Une vingtaine d’étudiants en journalisme de trois universités libanaises (l’Université Notre-Dame, l’Université Antonine et l’Université arabe) ont participé au premier évènement « Media Connect » du programme EU Neighbours South au Liban. Le thème évocateur de cette rencontre, « Jeunes aujourd’hui, pauvres demain ? », visait à attirer l’attention sur l’urgence de la question de la protection sociale au Liban.

Organisé avec le soutien de la Fondation Maharat, le premier évènement « Media Connect » au Liban a rassemblé des étudiants dans les domaines des médias et de la communication, des journalistes en herbe, ainsi que des représentants de l’UE et de projets financés par l’UE autour du thème de la protection sociale. Cette question complexe s’avère cruciale étant donné la situation actuelle au Liban et le manque de services sociaux pour la population. L’évènement a été l’occasion pour les étudiants de se familiariser avec les différents aspects de la protection sociale et la nouvelle stratégie de protection sociale du Liban, qui a été soutenue par l’UE et adoptée par le gouvernement libanais au début de l’année.

Une nouvelle stratégie soutenue par l’UE : la protection sociale inclusive 

Dans son intervention, Alessandra Viezzer, directrice de la coopération au sein de la délégation de l’Union européenne, a souligné l’importance de l’adoption de la stratégie nationale de sécurité sociale. Elle a fait savoir que, compte tenu de la crise économique, elle compte sur l’intervention du Fonds monétaire international pour élaborer un plan de relance.
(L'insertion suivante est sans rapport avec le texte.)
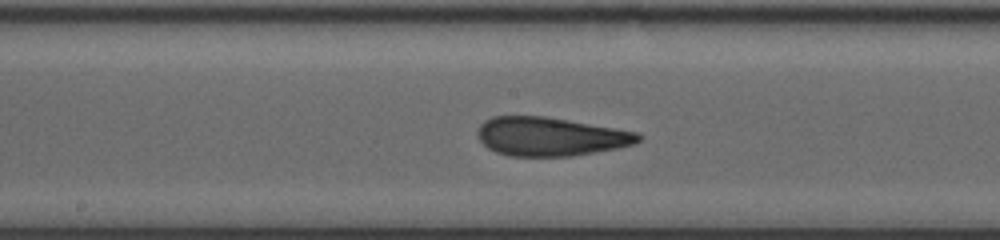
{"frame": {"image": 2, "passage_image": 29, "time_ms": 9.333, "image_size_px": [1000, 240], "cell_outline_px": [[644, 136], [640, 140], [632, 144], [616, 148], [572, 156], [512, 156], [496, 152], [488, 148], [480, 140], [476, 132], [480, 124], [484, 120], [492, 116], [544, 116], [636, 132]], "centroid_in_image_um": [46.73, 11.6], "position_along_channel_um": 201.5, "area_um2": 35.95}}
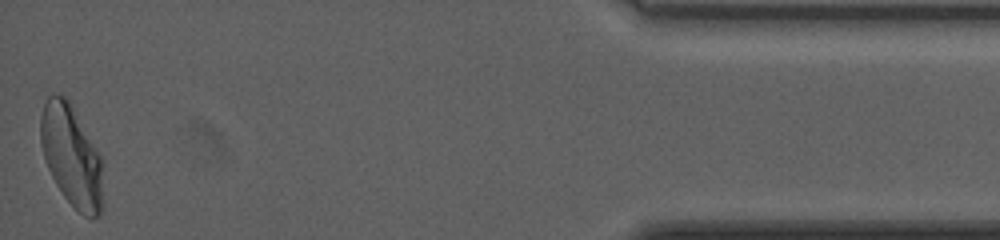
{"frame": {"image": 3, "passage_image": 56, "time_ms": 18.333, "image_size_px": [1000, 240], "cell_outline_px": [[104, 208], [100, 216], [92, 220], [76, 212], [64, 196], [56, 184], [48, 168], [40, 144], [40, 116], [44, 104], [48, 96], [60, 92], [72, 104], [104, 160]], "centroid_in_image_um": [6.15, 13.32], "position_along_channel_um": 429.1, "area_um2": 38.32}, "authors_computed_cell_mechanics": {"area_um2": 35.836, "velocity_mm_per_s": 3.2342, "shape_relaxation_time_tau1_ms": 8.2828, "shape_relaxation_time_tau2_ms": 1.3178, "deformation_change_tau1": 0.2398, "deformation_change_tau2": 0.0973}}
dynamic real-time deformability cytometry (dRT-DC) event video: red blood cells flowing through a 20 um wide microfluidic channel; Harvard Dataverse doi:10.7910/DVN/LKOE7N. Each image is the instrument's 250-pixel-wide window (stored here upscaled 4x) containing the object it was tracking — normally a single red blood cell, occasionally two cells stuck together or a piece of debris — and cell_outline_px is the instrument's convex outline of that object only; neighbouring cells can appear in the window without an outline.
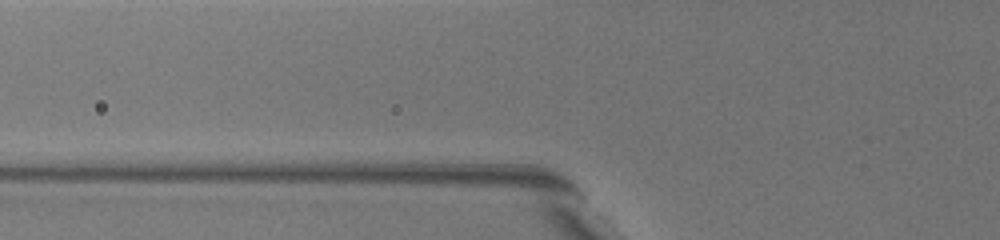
{"species": "common noctule bat (a hibernating species)", "species_latin": "Nyctalus noctula", "temperature_condition": "warm", "stored_images_in_passage": 4, "camera_frame_rate_fps": 3000, "um_per_image_px": 0.085, "animal": {"sex": "female", "body_mass_g": 19.5, "forearm_length_mm": 54.1}, "frame": {"image": 1, "passage_image": 2, "time_ms": 0.333, "image_size_px": [1000, 240], "cell_outline_px": [[652, 212], [648, 212], [600, 168], [596, 164], [596, 148], [604, 140], [616, 152], [652, 192]], "centroid_in_image_um": [52.99, 14.91], "position_along_channel_um": 72.8, "area_um2": 11.1}}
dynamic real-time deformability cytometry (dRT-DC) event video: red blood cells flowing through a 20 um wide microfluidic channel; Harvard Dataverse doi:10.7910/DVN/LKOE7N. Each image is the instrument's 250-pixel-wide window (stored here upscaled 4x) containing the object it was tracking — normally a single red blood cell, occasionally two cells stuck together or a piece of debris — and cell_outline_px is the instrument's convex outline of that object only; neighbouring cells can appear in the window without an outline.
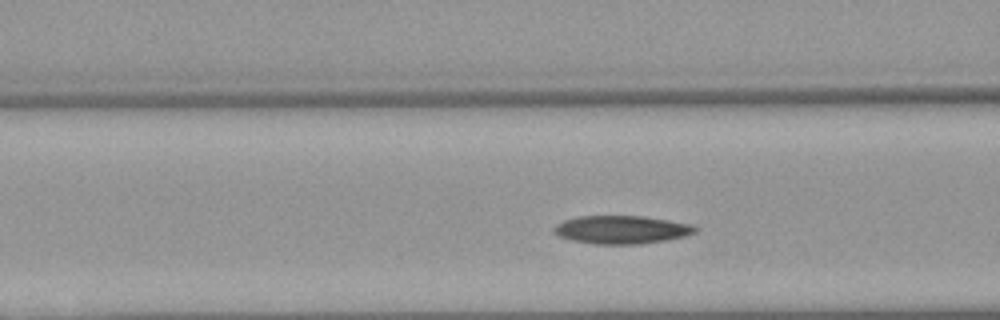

Elle a également insisté sur la nécessité de prendre les mesures qui s’imposent pour restructurer le système bancaire et relancer l’économie.

Mme Viezzer a également appelé les Libanais à s’acquitter de leurs impôts, « car cela est nécessaire pour maintenir les institutions de l’État », a-t-elle déclaré, tout en exhortant les jeunes à se rendre aux urnes s’ils veulent voir de réels changements.

Citant une récente étude de la Banque mondiale sur la pauvreté au Liban, elle a noté qu’« un Libanais sur trois vit dans la pauvreté, tandis que la classe moyenne représente 23 % de la population, le Liban étant un pays où les inégalités sont de plus en plus criantes ».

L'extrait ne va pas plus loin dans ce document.